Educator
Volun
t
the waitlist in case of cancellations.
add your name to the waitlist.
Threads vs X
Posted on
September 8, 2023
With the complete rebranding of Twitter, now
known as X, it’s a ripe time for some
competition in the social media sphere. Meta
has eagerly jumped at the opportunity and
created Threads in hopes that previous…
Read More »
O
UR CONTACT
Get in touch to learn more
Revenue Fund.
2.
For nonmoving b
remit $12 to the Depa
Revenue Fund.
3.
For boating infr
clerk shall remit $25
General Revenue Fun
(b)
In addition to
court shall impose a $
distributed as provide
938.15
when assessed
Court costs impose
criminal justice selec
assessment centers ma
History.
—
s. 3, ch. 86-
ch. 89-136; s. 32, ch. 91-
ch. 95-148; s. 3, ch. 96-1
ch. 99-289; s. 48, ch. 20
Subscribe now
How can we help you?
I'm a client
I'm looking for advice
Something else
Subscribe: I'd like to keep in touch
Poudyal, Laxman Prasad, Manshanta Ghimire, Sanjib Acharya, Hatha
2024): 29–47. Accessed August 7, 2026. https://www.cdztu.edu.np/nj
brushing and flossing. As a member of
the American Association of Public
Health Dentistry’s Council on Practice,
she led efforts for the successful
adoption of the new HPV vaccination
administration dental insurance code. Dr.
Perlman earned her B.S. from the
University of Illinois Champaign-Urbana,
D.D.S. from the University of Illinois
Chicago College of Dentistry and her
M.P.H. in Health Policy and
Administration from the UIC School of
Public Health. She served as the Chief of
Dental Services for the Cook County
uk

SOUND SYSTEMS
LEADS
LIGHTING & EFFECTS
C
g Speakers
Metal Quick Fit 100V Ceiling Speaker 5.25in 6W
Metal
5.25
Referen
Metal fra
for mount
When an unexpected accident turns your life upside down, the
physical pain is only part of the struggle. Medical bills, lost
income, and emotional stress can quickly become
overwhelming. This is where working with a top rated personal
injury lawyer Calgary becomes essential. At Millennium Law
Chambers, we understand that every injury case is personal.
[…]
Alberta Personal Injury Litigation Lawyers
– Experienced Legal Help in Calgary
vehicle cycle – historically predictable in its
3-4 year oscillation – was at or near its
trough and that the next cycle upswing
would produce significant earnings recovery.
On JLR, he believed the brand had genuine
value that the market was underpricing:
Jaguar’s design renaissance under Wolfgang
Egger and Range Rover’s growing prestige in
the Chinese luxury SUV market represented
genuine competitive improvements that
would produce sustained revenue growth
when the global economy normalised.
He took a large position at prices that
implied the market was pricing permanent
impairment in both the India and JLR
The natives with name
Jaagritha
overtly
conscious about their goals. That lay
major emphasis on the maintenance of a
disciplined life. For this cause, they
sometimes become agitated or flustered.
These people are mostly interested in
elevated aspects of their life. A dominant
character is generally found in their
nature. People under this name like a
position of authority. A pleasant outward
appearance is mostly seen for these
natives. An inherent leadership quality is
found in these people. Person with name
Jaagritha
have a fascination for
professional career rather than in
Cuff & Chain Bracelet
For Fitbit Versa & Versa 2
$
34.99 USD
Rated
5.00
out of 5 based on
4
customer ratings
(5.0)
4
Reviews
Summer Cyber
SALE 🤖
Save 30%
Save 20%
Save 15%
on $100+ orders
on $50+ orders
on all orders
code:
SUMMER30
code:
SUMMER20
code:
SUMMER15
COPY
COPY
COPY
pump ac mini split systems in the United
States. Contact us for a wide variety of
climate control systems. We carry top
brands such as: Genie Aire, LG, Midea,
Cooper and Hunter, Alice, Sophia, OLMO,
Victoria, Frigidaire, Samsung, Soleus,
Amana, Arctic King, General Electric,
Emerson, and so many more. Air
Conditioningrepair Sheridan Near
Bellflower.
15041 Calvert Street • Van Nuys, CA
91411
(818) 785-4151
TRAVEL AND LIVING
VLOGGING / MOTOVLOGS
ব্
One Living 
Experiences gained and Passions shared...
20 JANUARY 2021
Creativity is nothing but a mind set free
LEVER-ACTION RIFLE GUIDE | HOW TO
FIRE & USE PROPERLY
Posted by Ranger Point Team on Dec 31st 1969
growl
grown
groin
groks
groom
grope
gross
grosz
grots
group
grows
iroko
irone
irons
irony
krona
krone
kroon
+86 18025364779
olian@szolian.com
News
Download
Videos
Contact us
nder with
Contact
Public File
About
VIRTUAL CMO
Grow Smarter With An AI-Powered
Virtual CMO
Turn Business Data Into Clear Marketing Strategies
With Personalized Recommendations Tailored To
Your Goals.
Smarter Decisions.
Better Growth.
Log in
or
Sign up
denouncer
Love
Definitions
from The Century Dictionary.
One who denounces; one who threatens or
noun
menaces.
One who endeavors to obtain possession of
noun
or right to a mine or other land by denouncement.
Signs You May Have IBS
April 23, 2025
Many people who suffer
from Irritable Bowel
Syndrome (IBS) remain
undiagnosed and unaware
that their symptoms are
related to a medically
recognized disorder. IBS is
================
Return the lines above that include the string "Dentistry".

Health Dentistry’s Council on Practice,
Chicago College of Dentistry and her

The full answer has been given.